Herard Square's James Gordon Bennett Monument

Think you know your New York trivia?  Who are Stuff and Guff?  Give up? 

They are the bronze printers (I hate it when they are called "blacksmiths") in their leather printer's aprons on the James Gordon Bennett Monument in Herald Square.  Wielding their bronze hammers and striking the huge bell hourly, these mechanical sculptures are a part of one of the strangest and most-recognized memorials in the city -- the James Gordon Bennett Monument.

What may be even unique about the monument is that it started out life as something else.  The great bronze animated sculpture originally crowned the New York Herald building, the 1894 home of Bennett's newspaper.  Its triangular site faced 35th Street, just above what is now Herald Square, a beautifully landscaped urban garden oasis.

The sculpture served a dual purpose; tolling the hours on the giant clock on the building's south face and symbolizing Bennett's ideals of the newspaper:  wisdom and industry.

Athena, goddess of wisdom stands over the two blue-collar bell-ringers, extending her right arm while holding a shield and spear in the other.  Along the roofline of the Herald Building, she was attended by great bronze owls, also symbols of wisdom -- two with their wings spread at the corners, two standing guard midway on either side and, as seen in the vintage photo, an army of owls along the eaves.

photo NYPL Collection
  Bennett died in 1918 and in 1921 the building was razed.  All of the bronze statuary was removed, stored away, and in a surprisingly early example of historic preservation was recycled into the 40-foot tall memorial which was unveiled with great fanfare in November 1940.
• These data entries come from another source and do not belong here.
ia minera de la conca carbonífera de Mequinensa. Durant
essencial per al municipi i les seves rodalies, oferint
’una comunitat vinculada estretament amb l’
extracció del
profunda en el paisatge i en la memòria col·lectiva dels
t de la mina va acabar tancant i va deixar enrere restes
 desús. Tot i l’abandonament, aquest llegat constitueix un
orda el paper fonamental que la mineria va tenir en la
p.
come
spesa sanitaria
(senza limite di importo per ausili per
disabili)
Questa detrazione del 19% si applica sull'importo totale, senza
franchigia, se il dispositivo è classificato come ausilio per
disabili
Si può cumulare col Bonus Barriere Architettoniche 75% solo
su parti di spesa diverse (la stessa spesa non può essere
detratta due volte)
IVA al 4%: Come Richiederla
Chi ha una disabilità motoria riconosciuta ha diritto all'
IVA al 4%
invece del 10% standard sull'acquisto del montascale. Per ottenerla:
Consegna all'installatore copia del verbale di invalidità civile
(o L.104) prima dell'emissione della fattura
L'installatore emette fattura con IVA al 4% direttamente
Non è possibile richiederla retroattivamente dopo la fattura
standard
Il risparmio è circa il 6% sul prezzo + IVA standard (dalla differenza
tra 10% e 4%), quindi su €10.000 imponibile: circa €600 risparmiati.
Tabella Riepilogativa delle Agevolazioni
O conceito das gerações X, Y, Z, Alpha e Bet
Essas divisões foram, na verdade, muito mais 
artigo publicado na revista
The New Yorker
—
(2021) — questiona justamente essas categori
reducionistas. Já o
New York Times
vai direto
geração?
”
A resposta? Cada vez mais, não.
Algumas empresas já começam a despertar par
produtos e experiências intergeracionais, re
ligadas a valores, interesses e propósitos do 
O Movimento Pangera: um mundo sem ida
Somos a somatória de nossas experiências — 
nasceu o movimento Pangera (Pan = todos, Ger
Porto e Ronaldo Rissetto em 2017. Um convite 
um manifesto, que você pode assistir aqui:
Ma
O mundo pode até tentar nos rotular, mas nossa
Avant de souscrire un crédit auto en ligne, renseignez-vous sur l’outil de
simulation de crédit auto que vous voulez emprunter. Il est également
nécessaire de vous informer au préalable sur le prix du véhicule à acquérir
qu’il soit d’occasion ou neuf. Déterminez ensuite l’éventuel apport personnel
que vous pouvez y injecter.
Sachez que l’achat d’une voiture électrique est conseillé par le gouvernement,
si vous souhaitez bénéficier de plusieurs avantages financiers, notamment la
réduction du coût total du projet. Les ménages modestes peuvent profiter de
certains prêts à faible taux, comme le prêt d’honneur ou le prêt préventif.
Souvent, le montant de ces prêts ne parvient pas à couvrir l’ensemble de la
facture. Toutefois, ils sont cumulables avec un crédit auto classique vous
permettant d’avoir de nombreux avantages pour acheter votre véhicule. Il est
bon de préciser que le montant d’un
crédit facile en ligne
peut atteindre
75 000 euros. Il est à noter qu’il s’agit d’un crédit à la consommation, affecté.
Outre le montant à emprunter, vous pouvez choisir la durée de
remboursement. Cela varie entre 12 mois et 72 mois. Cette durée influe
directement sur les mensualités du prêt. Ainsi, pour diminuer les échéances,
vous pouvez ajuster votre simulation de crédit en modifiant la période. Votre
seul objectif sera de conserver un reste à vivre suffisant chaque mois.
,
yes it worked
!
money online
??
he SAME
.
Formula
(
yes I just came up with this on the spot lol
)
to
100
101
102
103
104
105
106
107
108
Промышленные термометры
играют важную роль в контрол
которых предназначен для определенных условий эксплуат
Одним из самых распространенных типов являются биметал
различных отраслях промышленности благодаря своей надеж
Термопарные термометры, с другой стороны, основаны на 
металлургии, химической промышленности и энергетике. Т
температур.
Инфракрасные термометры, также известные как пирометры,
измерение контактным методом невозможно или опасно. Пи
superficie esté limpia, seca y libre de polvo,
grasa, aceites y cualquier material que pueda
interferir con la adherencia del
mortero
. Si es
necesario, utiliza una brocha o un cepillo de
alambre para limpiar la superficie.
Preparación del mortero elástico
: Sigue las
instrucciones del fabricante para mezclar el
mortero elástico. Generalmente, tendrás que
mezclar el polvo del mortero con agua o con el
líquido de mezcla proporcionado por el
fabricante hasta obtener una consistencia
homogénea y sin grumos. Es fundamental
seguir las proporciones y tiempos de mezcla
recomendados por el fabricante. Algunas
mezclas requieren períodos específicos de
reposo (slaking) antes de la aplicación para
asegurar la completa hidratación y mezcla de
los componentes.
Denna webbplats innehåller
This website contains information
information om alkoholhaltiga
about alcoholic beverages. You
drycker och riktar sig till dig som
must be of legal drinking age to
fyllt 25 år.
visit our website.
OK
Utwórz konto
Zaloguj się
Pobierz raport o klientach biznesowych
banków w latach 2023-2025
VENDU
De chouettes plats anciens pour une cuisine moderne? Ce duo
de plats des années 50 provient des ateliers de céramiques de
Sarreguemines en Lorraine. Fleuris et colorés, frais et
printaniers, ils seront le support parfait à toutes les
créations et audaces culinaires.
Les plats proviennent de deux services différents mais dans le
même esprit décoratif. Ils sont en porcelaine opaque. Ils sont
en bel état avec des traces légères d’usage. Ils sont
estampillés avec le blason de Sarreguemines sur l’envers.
Today tourists flock to Herald Square, waiting patiently for the two bronze printers to swing into action, banging the huge bell on the hour.  Well, they don't actually bang the bell; they come very close to doing so.  Mechanized clappers inside the bell are synchronized with the movements of the 7-foot tall figures, thus preventing damage to the sculpture. 

Look closely at the bell and you'll see it is inscribed in large letters NEW YORK.  And those owls survived too.  The two with their wings spread are perched on either side of the clock, their eyes blinking green lights (hardly anyone ever notices that) while others found a home on the stone entrances to the park.

The clock and its figures got a make-over in 1989 when Stuff began moving forward and actually touching the bell with his sledgehammer, causing damage.  $200,000 later the clock, the granite and the figures were all cleaned, restored and looking as they did back in 1940.

If you're around Herald Square and have a moment, pause and wait for Stuff and Guff to grind into action, swinging their hammers to toll the hour.  It's worth the wait.

non-credited photographs taken by the author


  1. I never noticed the owls' blinking eyes. Next time...

  2. stick around me, you'll learn things! :-)

  3. Please write something about Gimbels and the bridge that connects from the Manhattan mall building to the next building across which is closed. There was also a tunnel that connected from 6th avenue to 7th avenue under the Manhattan mall.